Purpose: Ultrasonography has the potential to accurately stage breast cancer with automated analysis to detect axillary lymph node metastasis. The aim of this study was to develop and test automated quantitative ultrasound image analysis of axillary lymph nodes for breast cancer staging.
Methods: Following an IRB-approved HIPAA compliant protocol, ultrasound images of 90 breast cancer patients presenting for lymph node assessment were retrospectively collected. There were 51 node-positive and 39 node-negative patients, yielding images of 223 lymph nodes (109 positive for metastasis and 114 negative for metastasis). The analysis was completely automated apart from the manual indication of the approximate center of each lymph node. Mathematical descriptors of the nodes, which served as image-based biomarkers, were computer-extracted and input to a classifier for the task of distinguishing between positive (i.e., metastatic) and negative lymph nodes. The performance of this task was assessed using receiver operating characteristic (ROC) analysis with evaluation by-node and by-patient using the area under the ROC curve (AUC) as the performance metric.

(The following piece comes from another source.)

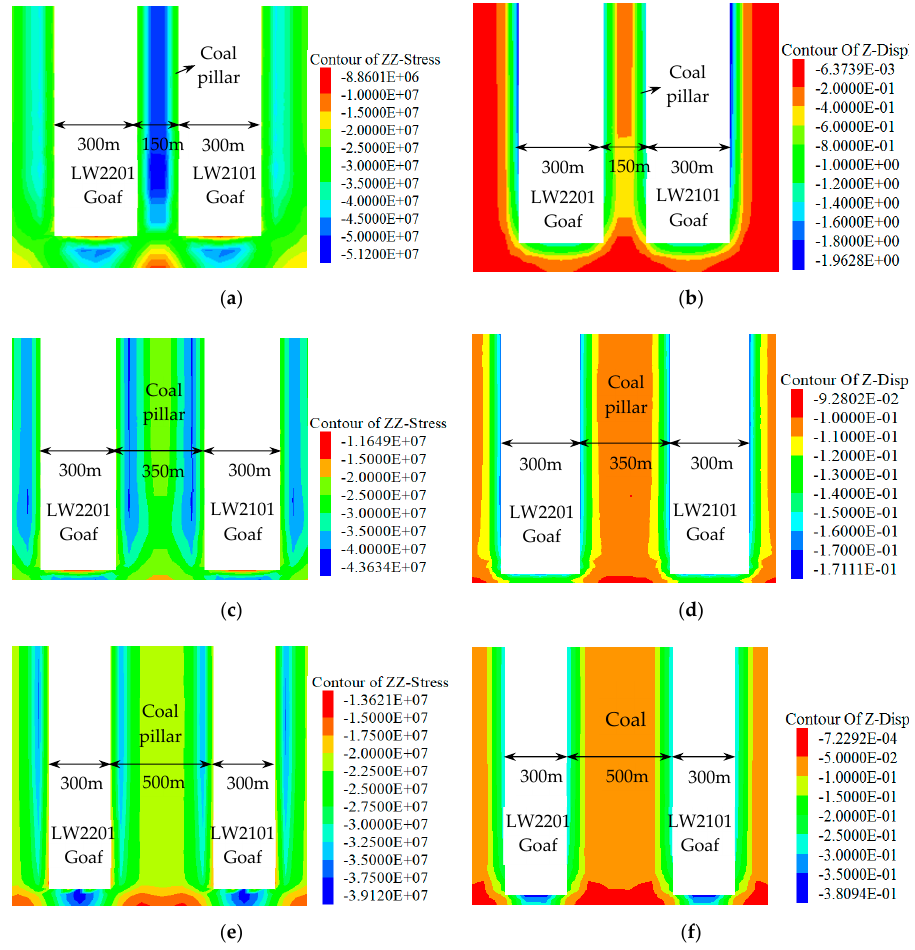
Figure 10. Characteristics of vertical stress distribution and compressive deformation amount of ICPs with different widths after mining on their two sides: ( a ) characteristics of vertical stress distribution above the 150 m wide coal pillar, ( b ) compressive deformation amount of the 150 m wide coal pillar, ( c ) characteristics of vertical stress distribution above the 350 m wide coal pillar, ( d ) compressive deformation amount of the 350 m wide coal pillar, ( e ) characteristics of vertical stress distribution above the 500 m wide coal pillar, and ( f ) compressive deformation amount of the 500 m wide coal pillar. Energies 2020 , 13 , x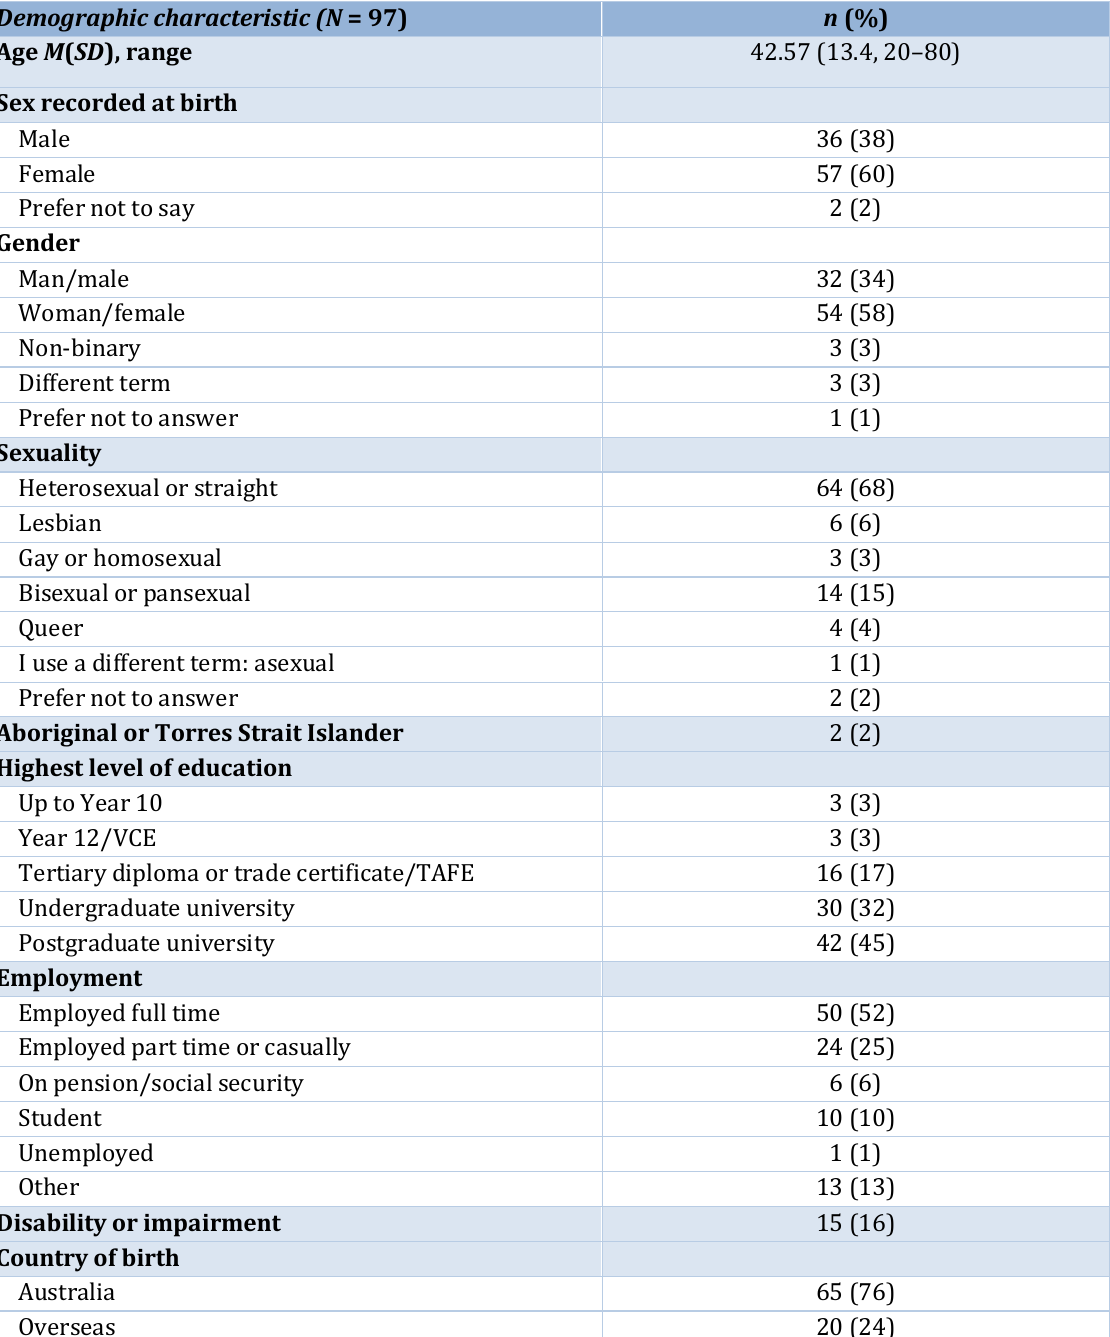
Table 1: Demographic characteristics of the survey sample Demographic characteristic (N =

Results: The AUC was 0.85 (standard error 0.03) for by-node evaluation when distinguishing between positive and negative lymph nodes. The AUC was 0.87 (0.04) for patient-based prognosis, i.e., assessing whether patients were lymph node-positive or lymph node-negative.
Conclusion: Based on these classification results, we conclude that mathematical descriptors of sonographically imaged lymph nodes may be useful as prognostic biomarkers in breast cancer staging and demonstrate potential for predicting patient lymph node status.